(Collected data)
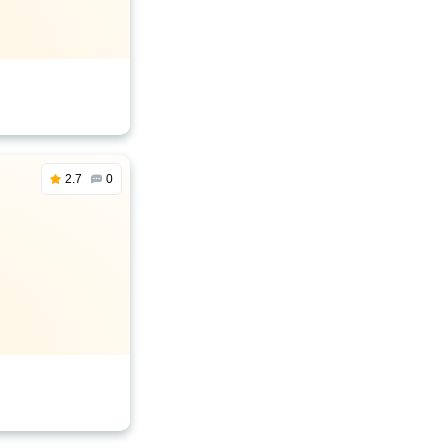
2.7
0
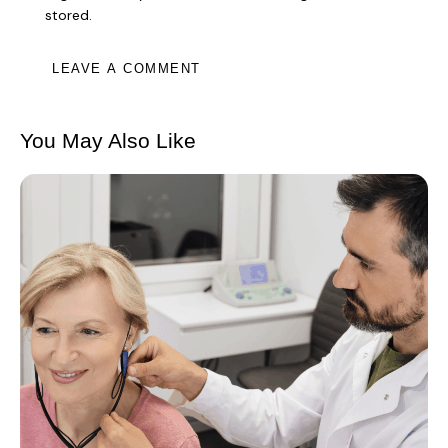
stored.
You May Also Like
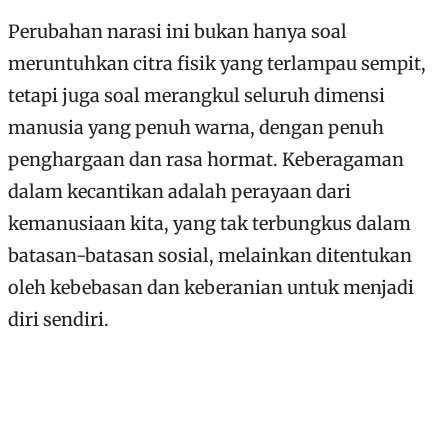
Perubahan narasi ini bukan hanya soal
meruntuhkan citra fisik yang terlampau sempit,
tetapi juga soal merangkul seluruh dimensi
manusia yang penuh warna, dengan penuh
penghargaan dan rasa hormat. Keberagaman
dalam kecantikan adalah perayaan dari
kemanusiaan kita, yang tak terbungkus dalam
batasan-batasan sosial, melainkan ditentukan
oleh kebebasan dan keberanian untuk menjadi
diri sendiri.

__Assignment__. Pull out every line of the records that contains the word "yang", copying each one.

__Output of the exercise__.
meruntuhkan citra fisik yang terlampau sempit,
manusia yang penuh warna, dengan penuh
kemanusiaan kita, yang tak terbungkus dalam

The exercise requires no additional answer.